=== Problem description ===
Would you repeat the whole listing exactly, pictures excluded?

Material for this exercise Start Marker

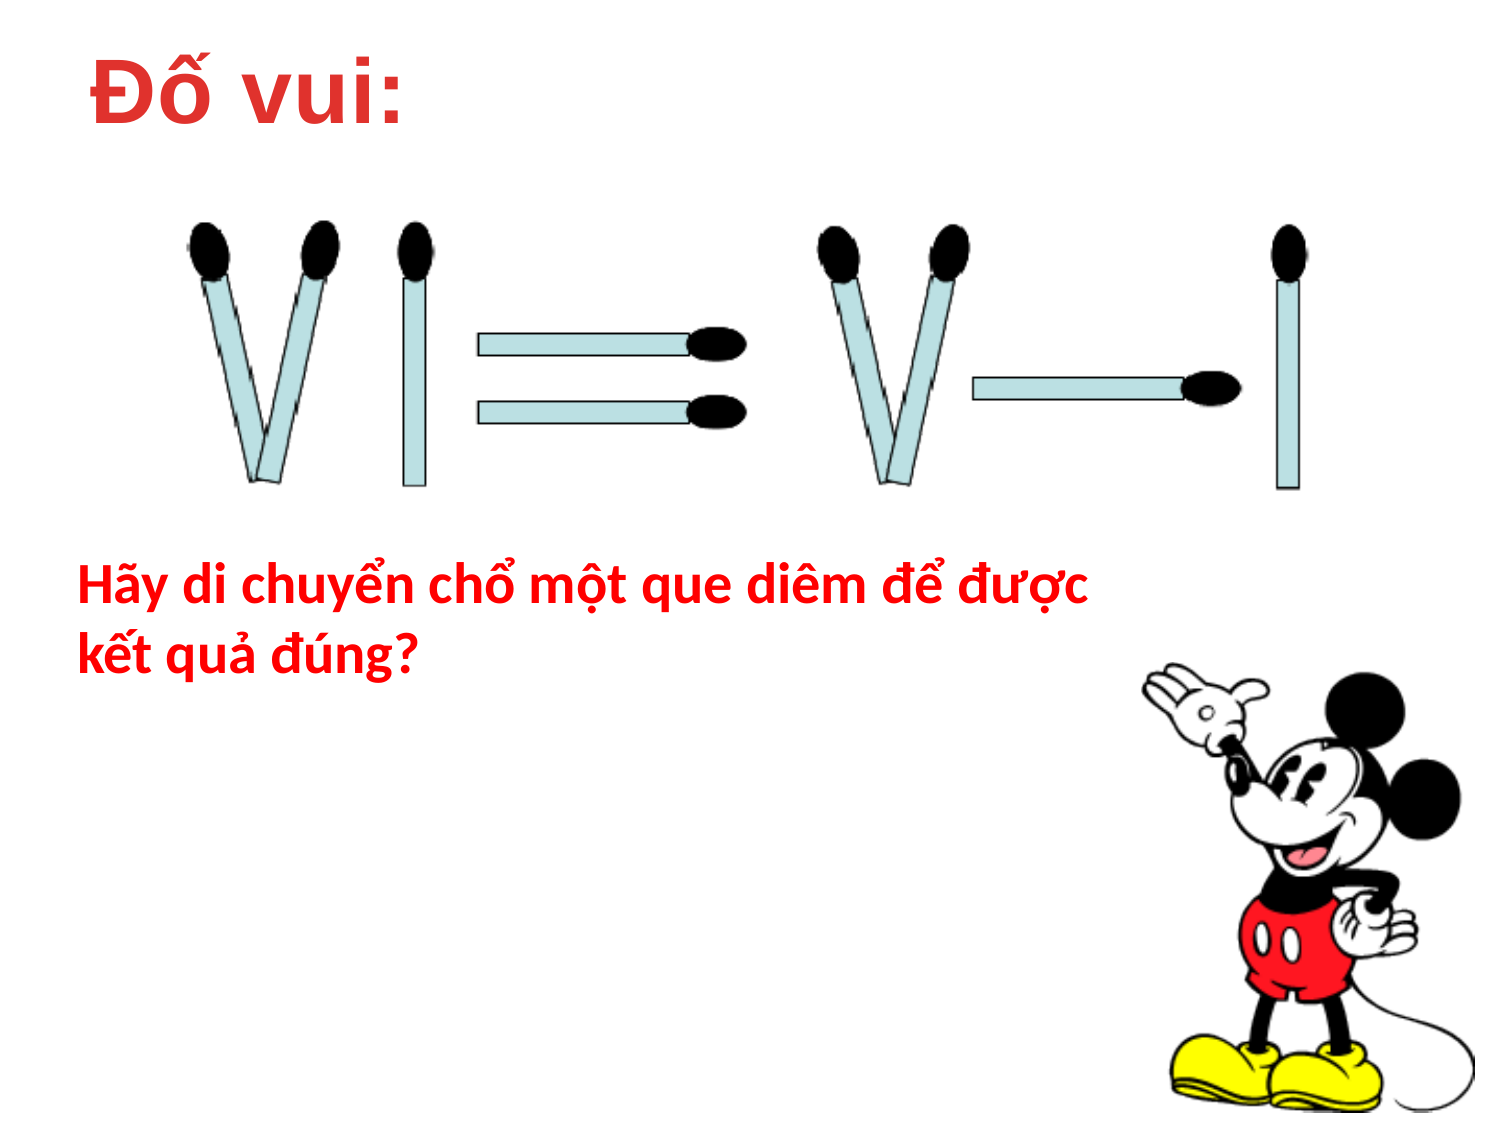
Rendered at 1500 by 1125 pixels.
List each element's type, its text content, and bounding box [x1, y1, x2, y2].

picture [174, 199, 1315, 501]
text_box Hãy di chuyển chổ một que diêm để được kết quả đúng? [62, 537, 1125, 693]
picture [1141, 662, 1476, 1113]
text_box Đố vui: [75, 24, 423, 150]
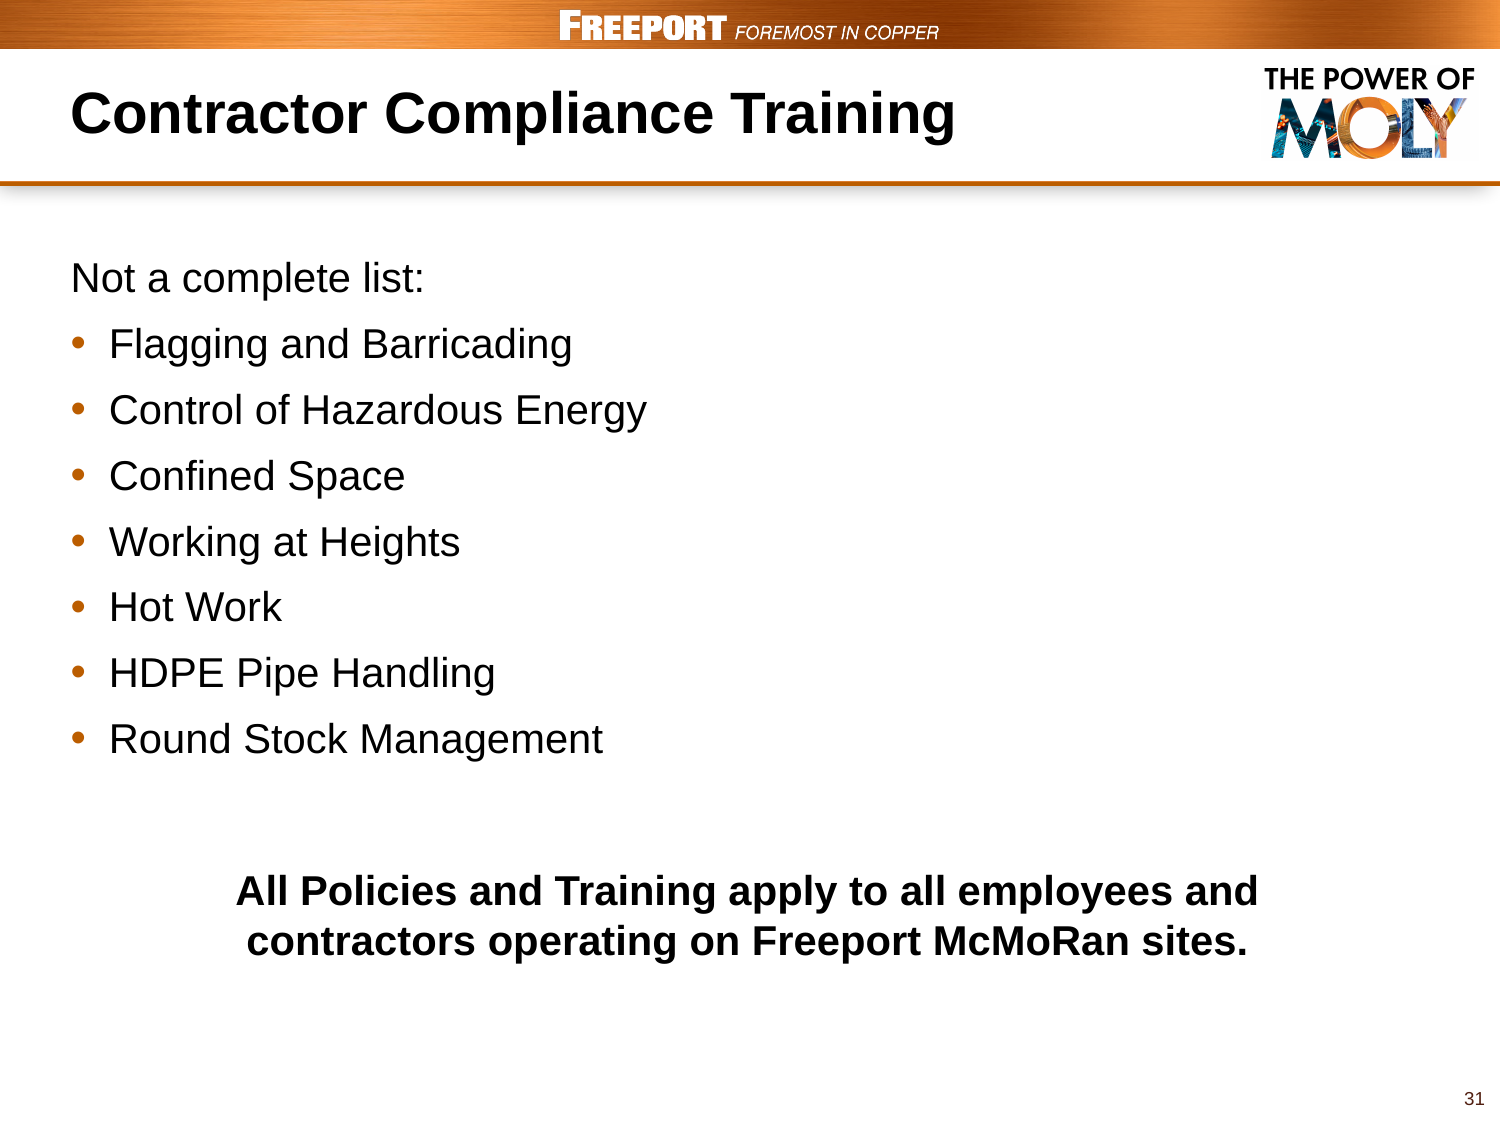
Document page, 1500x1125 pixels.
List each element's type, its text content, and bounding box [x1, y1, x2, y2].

Material for this exercise End Marker

=== Task solution ===
Rendered at 1500 by 1125 pixels.
List each element's type, its text content, and bounding box [x1, y1, x2, y2].

picture [174, 199, 1315, 501]
text_box Hãy di chuyển chổ một que diêm để được kết quả đúng? [62, 537, 1125, 693]
picture [1141, 662, 1476, 1113]
text_box Đố vui: [75, 24, 423, 150]
Document page, 1500x1125 pixels.
List each element's type, its text content, and bounding box [x1, y1, x2, y2].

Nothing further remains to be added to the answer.